Here's the weeks' earnings spreadsheet:
Spreadsheet Link
From what I saw of last week (admittedly not as much as I would have liked), it would appear that this the market is entering the "Beginning of the End" phase. It would appear that participants are slowly realizing that stocks aren't cheap, EPS forecasts really should be pessimistic, yields are garbage, and the banks are likely still hosed.
As far as the earnings releases, this week there are far fewer (in fact almost zero) big names like DELL or HPQ that can really shift an entire sector. There are, however, far more of the smaller float/high short interest shares that quite often lend themselves to profitable strangle/straddle strategies. Additonally, there are many companies that are hitting new 52-week lows. I'm going to post the spreadsheet up first, and then do the full run-down later this evening as an update to this post.
(Update)
Monday: CMED, EIX, FCN, OSG and PDLI are all within 5% of their 52-week lows. Several others have short percentages greater than 10%. Unfortunately, the past quarter's performance of most of these has been spotty in terms of magnitude of movement, particularly relative to current IV levels. I will say that it if TWGP doesn't say something pretty great that it could easily be headed for the 52-week low.
Tuesday: High-flying retailer AZO. Interestingly, it hit a 52-week HIGH last week at 148.50. Go figure. I'd guess that 136 would be about the low side if profit taking occurs with an absolute line of 125 in the event of a debacle. Still, the chart of this one is a freakishly bullish in an ugly market. Speculative solar play TSL. It should be mentioned that FSLR was shellacked last week. TSL doesn't have quite the stratospheric PE level that FSLR did and it is also in the single digits.
Wednesday: BJ must have come out with something good last Friday since it spiked hard for a 6% gain. JOYG intrigues me as a potential gamble on the long side, because I don't see the implied low price being hit. PETM has a nice upward channel forming with the 50SMA as the lower bound. The SMA(200) is at 20.88 to provide some resistance and the upper channel line would be around 21.75. SIGM has a nice level set up right at the SMA(200) around 13.75. However, it has a large short interest (which might have been covered and account for the large gap between 12.40 and 13.40). If I were going to lay odds, I'd guess the gap will be closed more solidly. TOL rounds out the bigger names on Wednesday.

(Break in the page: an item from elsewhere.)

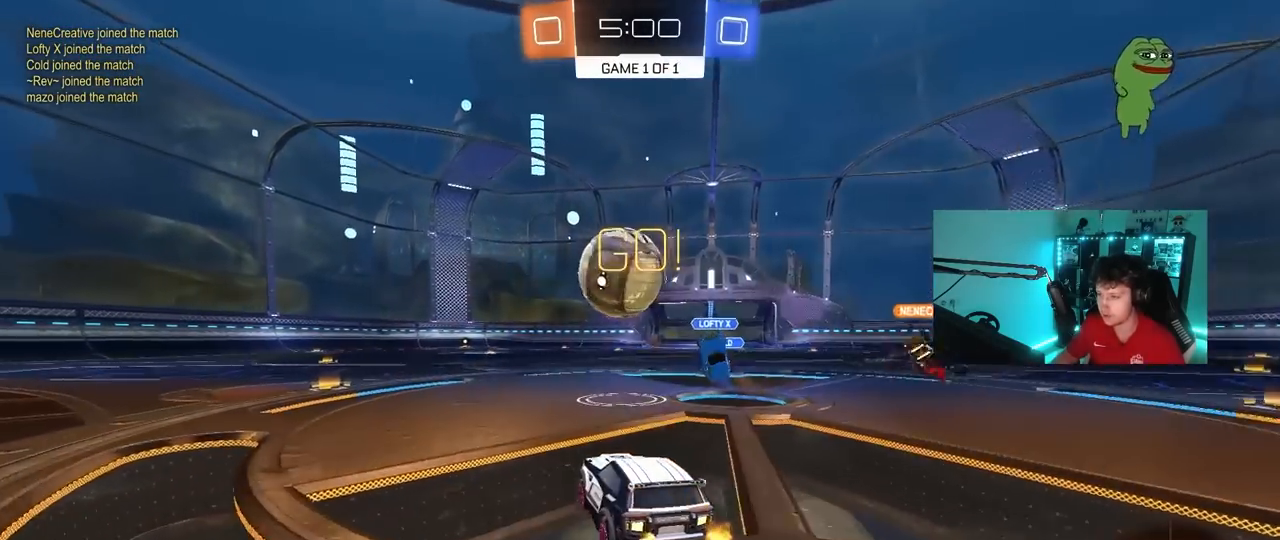
{"keys": ["a", "s", "shift"], "mouse": ["left", "right"], "mouse_move": "still", "events": [[50, "a", "up"], [100, "d", "down"], [100, "mouse_left", "down"], [100, "mouse_right", "down"], [150, "s", "down"], [250, "s", "up"], [300, "d", "up"], [300, "mouse_right", "up"], [333, "a", "down"], [333, "mouse_right", "down"], [333, "shift", "down"], [333, "w", "down"], [433, "s", "down"], [433, "w", "up"]]}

Thursday: CIEN has been volatile 3 out of the past 4 quarters but not at the level that the options are pricing. IPI strikes me as a poor-man's POT, but I've heard that potash isn't moving lately and it has little to do with price. Still, the daily chart looks cautiously bullish. URBN has put a small and steady run from it's Dec/Jan lows but it feels to me like they better say something good or else.
Friday: Women's retailer ANN and PBR (not the beer).
One thing that struck me was the considerable variance in the daily charts. There are several that are outright bullish (AZO & PETM for example) and some that have literally no supports left (FCN & OSG as examples). I didn't get to tune in much on Friday and I'm still playing catch up from the weekend. But the fact that SPY never really threatened to overtake Thursday's closing price during Friday's session doesn't exactly engender confidence. Re-iterating my comments above, I think that the horror of what the year holds is finally being realized by investors.
A final note: I find it appalling that Bill Gross is constantly given a platform in the financial media to talk up his book in the guise of "what's best for the US economic system" without anyone calling him out on it. However, his recent statement about equities in the US being dead deserves a little attention. Yes, it's hyperbolic and shrill and it is coming from the kingpin of the bond world. But he is right when he asks why any investor would hold equities with crappy yield and tons of risk when they are the lowest slot on the totem-pole in event of a bankruptcy? About a year back, VZ floated an issue that I believe had a coupon of 8 7/8. Why would you buy the common shares without a guaranteed dividend and a decent chance of further erosion of capital? This is the other side of the coin of my earlier thesis that the equities market is going to emerge from this episode as one in which investors buy shares for dividend yields - big boring companies like KO and JNJ that pay regular dividends and have a solid track record of doing so for many years on end. One play that could be worthwhile is selling puts on these types of stocks in an IRA or some other long-term account - assuming you have the free cash to do so - at a price you'd be comfortable owning. Even if the puts aren't exercised on you, you've generated a little bit of income. And if they do, you have companies that can generate income with some dependability and then you can also sell calls against them each month. Just an idea. Some time this week I'm going to work a bit more on the dividend vs EPS relative changes. So keep an eye out for that.